Apr24

Android zu Android Push-Benachrichtigungen

Sunday, 24 April 2016 Escrit per Marc Farssac Categories Google Cloud, Mobile App, 2016, Technologie, Nachrichten

  • Übersetzung: 25%

Bidirectional communication between mobile devices applicable to many problems / products

Android zu Android Push-Benachrichtigungen
Our last development has been for a Mobile Taxi App project. Our customer required a working sample and code of an Android client and the backend needed to communicate distributed mobile devices with each other.
Our prototype counts with an Android client that using OAuth2 validates a user email against the Google servers. We use his name to determine if it has the role of a driver or a passenger (basically, our demo works with emails containing the words driver and passenger to assign the App a user role).

Once the user is loged, the passenger can requests the services of a Taxi Driver and the driver, receives requests from passengers.
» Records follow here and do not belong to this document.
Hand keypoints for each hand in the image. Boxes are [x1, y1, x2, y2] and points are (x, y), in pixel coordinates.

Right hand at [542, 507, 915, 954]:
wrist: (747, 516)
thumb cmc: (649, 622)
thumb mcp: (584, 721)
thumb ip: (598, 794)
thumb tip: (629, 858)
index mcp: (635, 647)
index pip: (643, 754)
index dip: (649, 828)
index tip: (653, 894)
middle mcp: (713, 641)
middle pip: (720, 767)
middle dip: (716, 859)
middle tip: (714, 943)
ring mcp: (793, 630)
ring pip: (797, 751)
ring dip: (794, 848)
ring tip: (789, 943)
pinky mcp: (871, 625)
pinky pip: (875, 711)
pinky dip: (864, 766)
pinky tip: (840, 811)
The architecture that makes this possible counts with the GCM Google Cloud Messaging Connection Servers who receives messages from our Backend App server and sends them to registered Android clients. Devices register and unregister with our Backend server so that we know all the time who is on the field. Using the XMPP (Extensible Messaging and Presence Protocol) we return information from our devices to the Application server.
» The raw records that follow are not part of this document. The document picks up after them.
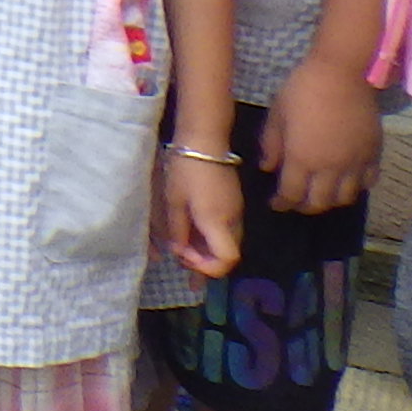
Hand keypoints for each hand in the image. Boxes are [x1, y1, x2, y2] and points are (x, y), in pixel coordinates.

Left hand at [158, 149, 243, 279]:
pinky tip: (194, 238)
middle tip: (180, 257)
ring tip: (184, 252)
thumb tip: (179, 251)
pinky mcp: (234, 205)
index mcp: (217, 221)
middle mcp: (232, 221)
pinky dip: (212, 239)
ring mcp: (236, 213)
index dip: (207, 268)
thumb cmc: (185, 170)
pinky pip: (226, 231)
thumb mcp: (175, 201)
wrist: (205, 142)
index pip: (227, 260)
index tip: (184, 257)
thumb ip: (178, 230)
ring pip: (227, 243)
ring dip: (207, 252)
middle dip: (204, 262)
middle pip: (227, 255)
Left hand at [262, 64, 381, 216]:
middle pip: (320, 202)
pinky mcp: (374, 154)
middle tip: (297, 202)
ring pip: (346, 198)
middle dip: (306, 206)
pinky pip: (369, 181)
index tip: (276, 203)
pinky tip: (349, 182)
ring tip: (322, 194)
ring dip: (332, 201)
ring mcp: (355, 163)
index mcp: (303, 158)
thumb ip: (271, 144)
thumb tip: (267, 168)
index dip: (282, 203)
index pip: (292, 194)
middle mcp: (331, 167)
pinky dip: (358, 188)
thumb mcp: (277, 114)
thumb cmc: (303, 89)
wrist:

The usage of notifications brings a lot of power to the App, since on one side they are collected on the notifications drawer of the device and can be watched by the user any time latter (if for example, it is driving or making a call). On the other side, push notifications use the Google infrastructure and this is an advantage when compared to classical SMS messages since we can use this to implement a bidirectional protocol like the XMPP to receive information from our devices on the same delivery path as soon as they receive the notification. Another adventage of GCM is that the server handles the delivery of messages. This means that if for example a driver is on a tunnel when a message is sent to it, the message will not be lost, but it will be waiting for the driver to have reception again. GCM handles this delivery and makes our life very easy.
We have solved many difficulties on the way. One has been the fact that different Android versions have different behaviours to Notifications. Another one has been to programmatically update the screen with information from the notification before the user saw it.
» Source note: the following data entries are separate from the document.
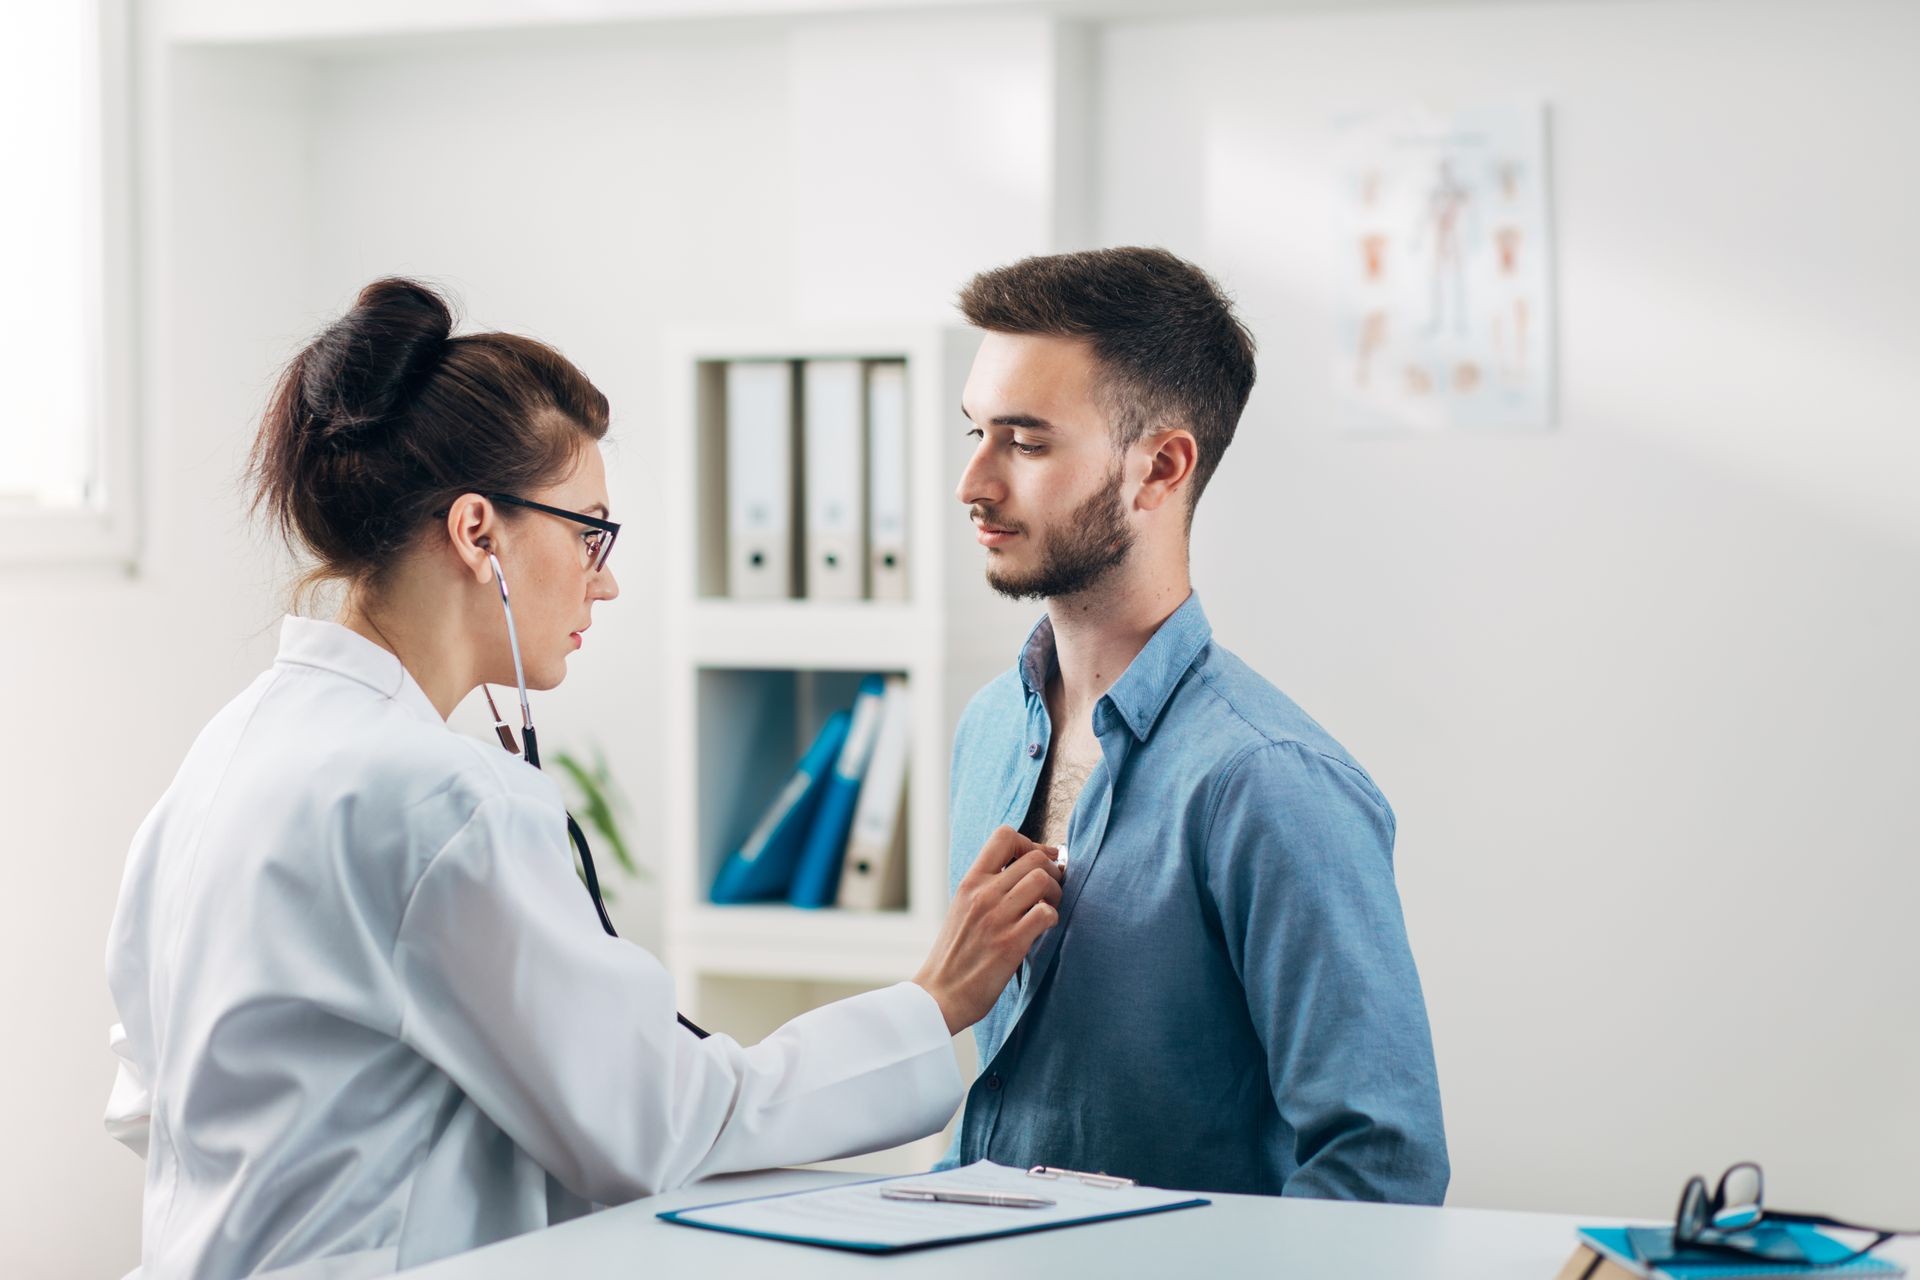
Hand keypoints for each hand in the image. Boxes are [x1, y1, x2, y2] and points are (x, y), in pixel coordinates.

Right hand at [913, 826, 1063, 1034]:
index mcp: (970, 882)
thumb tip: (1019, 872)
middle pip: (1033, 857)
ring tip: (1049, 909)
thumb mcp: (961, 909)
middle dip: (1052, 869)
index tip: (1038, 861)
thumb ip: (985, 888)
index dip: (1029, 843)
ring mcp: (997, 917)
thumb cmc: (954, 955)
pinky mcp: (1010, 943)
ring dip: (1056, 893)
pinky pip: (1045, 913)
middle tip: (1052, 890)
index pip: (1004, 836)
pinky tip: (1043, 929)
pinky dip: (1052, 918)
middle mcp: (983, 894)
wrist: (939, 995)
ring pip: (1043, 879)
All in all this is a very nice project. It has OAuth2 user validation. It registers devices with the Google App Engine Mobile backend. It sends notifications from the Google Cloud Messaging Connection Server to the registered devices and receives information from devices on the same way. Pushing notifications from Android devices instead of pushing them directly from a server it is an interesting characteristic of this solution an particular to it. We communicate a passenger and a driver with them, establishing a link between two mobile devices. Such approach is not only valid for Taxi Apps, but is similar to the one that Chat Apps or even WhatsApp use to communicate their users with each other.